According to the findings of Logistics Management’s 28th Annual Salary Survey, average earnings and compensation have actually leveled off over the past year. However, our research team also found that an aging workforce is giving way to younger, more highly trained professionals who also happen to be savvy technologists. For the logistics professionals who have adopted today’s technological tools, higher salaries are clearly corresponding.
But our research team warns that the cutting edge skills that newlyhired workers might have coming out of college are going to be obsolete in three years to five years, so they have to determine how to keep improving in key areas such as decision analysis, IT tools, cross-functional and cross organizational teaming, as well as finance.
Also worth noting, say our researchers, is that now, more than ever, experience pays. Young people joining the workforce should aim to grow within their current organization, rather than chasing after that better offer.
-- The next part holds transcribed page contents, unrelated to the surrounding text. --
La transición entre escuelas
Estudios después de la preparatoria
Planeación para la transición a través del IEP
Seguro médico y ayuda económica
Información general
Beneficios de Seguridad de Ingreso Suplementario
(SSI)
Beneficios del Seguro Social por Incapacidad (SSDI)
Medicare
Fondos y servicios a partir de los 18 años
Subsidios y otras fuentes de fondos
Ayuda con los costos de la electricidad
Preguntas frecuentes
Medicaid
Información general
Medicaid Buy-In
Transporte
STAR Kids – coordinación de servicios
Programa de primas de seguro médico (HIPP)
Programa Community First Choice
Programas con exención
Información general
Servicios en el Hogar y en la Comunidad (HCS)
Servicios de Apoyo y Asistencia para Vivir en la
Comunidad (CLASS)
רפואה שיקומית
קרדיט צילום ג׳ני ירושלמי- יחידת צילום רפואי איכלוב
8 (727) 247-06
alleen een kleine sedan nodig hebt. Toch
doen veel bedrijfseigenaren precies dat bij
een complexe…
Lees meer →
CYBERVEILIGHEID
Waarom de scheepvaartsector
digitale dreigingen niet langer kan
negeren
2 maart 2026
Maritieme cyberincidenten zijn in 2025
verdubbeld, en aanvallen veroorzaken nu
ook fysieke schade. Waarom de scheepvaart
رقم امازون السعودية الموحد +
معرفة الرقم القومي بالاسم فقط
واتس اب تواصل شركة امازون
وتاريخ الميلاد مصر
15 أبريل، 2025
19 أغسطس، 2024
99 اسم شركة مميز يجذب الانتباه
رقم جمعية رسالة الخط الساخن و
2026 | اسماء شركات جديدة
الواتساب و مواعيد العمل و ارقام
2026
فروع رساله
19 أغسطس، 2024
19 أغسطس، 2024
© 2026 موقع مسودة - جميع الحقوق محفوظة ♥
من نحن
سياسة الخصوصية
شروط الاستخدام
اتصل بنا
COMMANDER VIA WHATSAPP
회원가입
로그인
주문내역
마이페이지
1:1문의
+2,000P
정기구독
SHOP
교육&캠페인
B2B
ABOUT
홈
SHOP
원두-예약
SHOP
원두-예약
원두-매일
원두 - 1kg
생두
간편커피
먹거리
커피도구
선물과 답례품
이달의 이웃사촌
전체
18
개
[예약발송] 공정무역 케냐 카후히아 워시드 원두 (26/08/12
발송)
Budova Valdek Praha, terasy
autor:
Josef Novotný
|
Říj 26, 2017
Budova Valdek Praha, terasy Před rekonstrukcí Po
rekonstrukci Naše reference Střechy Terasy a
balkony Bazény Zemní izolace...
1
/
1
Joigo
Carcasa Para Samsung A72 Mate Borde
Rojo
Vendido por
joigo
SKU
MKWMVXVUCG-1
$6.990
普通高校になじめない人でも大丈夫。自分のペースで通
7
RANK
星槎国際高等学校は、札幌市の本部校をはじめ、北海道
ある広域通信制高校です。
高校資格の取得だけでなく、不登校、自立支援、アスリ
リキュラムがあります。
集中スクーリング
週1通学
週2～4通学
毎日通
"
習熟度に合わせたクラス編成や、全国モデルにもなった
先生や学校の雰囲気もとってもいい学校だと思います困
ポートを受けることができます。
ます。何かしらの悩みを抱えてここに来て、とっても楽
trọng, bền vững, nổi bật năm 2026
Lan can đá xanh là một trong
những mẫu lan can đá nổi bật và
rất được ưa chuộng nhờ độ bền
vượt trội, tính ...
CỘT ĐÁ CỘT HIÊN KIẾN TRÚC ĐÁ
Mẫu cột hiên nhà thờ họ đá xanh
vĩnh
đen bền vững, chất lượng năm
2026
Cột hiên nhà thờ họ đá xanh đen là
In fact, our survey indicates that the long-term payoff could be substantial.
This year’s results, based on 801 qualified LM reader respondents, indicate that 64 percent did see a modest salary increase in 2011. Of that number, the average bump was 6 percent.
Educators and executive recruiters echoed this sentiment during interviews in the weeks immediately following the release of this year’s salary survey data.
“Talent management—recruitment, development, and retention—is an increasing challenge across many fronts in supply chain management as the discipline and business becomes more complex,” says Dr. Theodore Stank, professor of logistics at the University of Tennessee. He says that the move toward e-commerce is just one way that “old dogs” have to learn new tricks, while companies are also struggling to find people with good decision analysis skills in order to use all of the new data available to them.
The Logistics Management and PRG research teams also found that logistics professionals with a skill set including information technology are among the highest paid. This did not surprise Stank. His advice for young and old alike is to “stay thirsty, my friends.” He believes that everyone at a management level must be committed to a lifetime of learning.